Marcin,wszystko fajnie ... tylko, że ja piszę na temat trawienia na podstawie konkretnego zestawu mającego swoje ograniczenia. Ty natomiast wychodzisz swoimi uwagami daleko poza obręb jego możliwości. Musisz pamiętać, że zestaw o którym mowa jest przeznaczony do domowego użytku, dla przeciętnego modelarza, chcącego wytrawić sobie kilka prostych dodatkowych blaszek. Opis przygotowań do trawienia jak i samego trawienia opracowałem dokładnie na podstawie instrukcji obsługi , którą przestudiowałem od deski do deski, czego wcale nie uważam za “obciachowe”
. Odwrócenie obrazu za pomocą funkcji “Flips Selected Objects Horizontally” - Odwróć Wybrany Obraz Horyzontalnie, jest również częścią instrukcji. Musi ono nastąpić w fazie projektowania, a nie w fazie drukowania ponieważ konieczne jest wprowadzenie zmian w postaci dodania na rewersie poprzeczek (trójkątów), bo dopiero w takiej zmienionej postaci należy wydrukować rewers.
A w jaki inny sposob zapewnisz rejestracje, czyli dokladne pokrycie sie kilku klisz??? Na oko?
Marcin, nie kilku ... tylko dwóch.
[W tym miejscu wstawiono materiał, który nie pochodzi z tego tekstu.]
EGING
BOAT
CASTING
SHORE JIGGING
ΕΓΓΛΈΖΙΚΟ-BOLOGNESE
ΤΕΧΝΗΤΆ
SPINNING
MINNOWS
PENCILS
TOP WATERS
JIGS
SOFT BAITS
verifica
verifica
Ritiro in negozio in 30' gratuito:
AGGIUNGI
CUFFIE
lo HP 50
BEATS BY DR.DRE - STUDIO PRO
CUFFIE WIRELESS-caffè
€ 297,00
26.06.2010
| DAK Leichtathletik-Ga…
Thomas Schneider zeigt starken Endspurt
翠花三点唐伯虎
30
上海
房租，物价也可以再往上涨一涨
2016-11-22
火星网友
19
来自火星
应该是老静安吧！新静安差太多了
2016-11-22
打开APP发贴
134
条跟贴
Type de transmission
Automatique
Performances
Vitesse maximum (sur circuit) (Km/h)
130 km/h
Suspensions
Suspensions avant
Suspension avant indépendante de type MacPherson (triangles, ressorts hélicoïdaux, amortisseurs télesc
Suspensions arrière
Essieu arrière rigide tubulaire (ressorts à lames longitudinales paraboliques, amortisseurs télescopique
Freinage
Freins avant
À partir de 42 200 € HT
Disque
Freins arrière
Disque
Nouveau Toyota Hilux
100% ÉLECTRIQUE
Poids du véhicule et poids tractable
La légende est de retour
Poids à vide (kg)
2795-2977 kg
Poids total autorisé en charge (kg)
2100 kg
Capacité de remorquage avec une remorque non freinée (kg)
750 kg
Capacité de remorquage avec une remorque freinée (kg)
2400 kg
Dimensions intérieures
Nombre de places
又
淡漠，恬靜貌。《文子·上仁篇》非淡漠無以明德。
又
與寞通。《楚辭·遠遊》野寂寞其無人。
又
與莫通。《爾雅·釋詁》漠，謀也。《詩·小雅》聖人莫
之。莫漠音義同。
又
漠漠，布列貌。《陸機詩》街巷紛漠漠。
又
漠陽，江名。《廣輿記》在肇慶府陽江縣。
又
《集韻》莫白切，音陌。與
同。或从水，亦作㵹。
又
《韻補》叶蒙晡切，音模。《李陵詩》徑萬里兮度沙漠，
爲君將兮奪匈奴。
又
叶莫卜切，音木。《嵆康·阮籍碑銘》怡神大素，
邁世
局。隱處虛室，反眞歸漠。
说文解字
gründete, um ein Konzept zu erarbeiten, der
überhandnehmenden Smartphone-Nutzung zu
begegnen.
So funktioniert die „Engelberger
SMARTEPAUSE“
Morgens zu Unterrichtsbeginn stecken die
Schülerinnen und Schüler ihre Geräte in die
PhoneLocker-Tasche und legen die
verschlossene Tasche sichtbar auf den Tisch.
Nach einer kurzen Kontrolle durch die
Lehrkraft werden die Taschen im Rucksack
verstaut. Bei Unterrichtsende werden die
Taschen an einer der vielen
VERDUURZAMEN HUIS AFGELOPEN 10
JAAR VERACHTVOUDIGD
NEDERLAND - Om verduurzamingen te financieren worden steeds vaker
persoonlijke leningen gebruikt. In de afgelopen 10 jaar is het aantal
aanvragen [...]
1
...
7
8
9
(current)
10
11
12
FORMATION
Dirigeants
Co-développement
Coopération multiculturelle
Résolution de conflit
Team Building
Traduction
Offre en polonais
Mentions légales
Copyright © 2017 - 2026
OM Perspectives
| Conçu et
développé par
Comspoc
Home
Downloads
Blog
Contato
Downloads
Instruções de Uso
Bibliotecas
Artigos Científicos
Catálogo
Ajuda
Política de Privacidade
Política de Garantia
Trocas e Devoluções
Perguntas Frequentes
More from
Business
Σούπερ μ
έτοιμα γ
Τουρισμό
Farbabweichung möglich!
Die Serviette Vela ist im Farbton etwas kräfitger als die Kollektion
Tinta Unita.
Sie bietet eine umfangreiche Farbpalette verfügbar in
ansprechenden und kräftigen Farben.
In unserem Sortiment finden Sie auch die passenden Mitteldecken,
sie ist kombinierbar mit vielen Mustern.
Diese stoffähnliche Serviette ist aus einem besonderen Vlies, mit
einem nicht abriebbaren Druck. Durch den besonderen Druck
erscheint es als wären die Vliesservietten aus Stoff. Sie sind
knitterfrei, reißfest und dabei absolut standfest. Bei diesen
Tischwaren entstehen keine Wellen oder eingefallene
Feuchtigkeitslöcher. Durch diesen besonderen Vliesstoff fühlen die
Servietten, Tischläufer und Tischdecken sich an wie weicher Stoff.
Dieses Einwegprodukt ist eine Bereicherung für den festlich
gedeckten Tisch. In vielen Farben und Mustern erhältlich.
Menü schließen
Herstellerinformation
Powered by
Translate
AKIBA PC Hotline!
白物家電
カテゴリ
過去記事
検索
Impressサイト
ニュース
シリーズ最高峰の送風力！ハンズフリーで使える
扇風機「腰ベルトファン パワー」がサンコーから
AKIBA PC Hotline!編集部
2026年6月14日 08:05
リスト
Jesteśmy bardziej w przedszkolu, nie wyciągaj nas jeszcze na studia.
Przyklad: jezeli na rewersie znajdowac sie beda jedynie linie do zaginania elementow a na awersie rysunek czesci, to w jaki sposob sprawisz, ze te linie znajda sie w odpowiednim miejsch?
Ten problem nie istnieje ponieważ zarówno awers jak i rewers zawiera wizerunek części w postaci białych pól na czarnym tle. Linie zagięć (jeżeli są potrzebne) nanosimy w postaci czarnych kresek na jednej ze stron i nie mają one żadnego wpływu na rejestrację obu klisz. Zgrywamy z sobą wizerunek części, a linie zagięć pojawią się automatycznie tam gdzie trzeba.
Poniżej przedstawiam przykładowy proces projektowania obu filmów na podstawie asymetrycznej literki “B”. Na awersie zaprojektowałem wizerunek śrubek, które wytrawią się tylko do połowy grubości blaszki. Nastąpi tak ponieważ naniesione są tylko na awers. Sytuacja z liniami zagięć będzie przedstawiać się identycznie.
Tak samo, jezeli bedziesz trawic dwuwarstwowo, potrzebujesz jakiegos punktu odniesienia, najlepiej dwoch, zeby moc sobie zlozyc te folie, kiedy juz je wydrukujesz, na drzwiach od balkonu czy na stole montazowym...
Punktem odniesienia jest lustrzane odbicie części na obu filmach dokładnie w tym samym miejscu. Zgadzam się jednak, że było by wygodne naniesienie znaczków rejestracyjnych (registration marks) w celu zapewnienia sobie dodatkowego komfortu podczas montażu filmów. Montaż następuje oczywiście na drzwiach od balkonu albo podświetlonym blacie, ponieważ w przedszkolu stołów montażowych brak.
Poniżej przedstawiony przykład zaprojektowałem w bardzo prostym, darmowym programie o nazwie”Inkscape”. Obraz u góry strony to gotowy projekt, a pod nim sam proces jego powstania.
Po wydrukowaniu rozcinam film na dwie części i gotowe. Jeżeli możliwości bardziej zaawansowanych programów, albo własne umiejętności pozwolą na zastosowanie wszelkiego rodzaju ułatwień w osiągnięciu celu, to oczywiście należy je wykorzystać.
Pozdrawiam!
Piotr
Obraz jest wart tysiąca słów. Model wart jest miliona.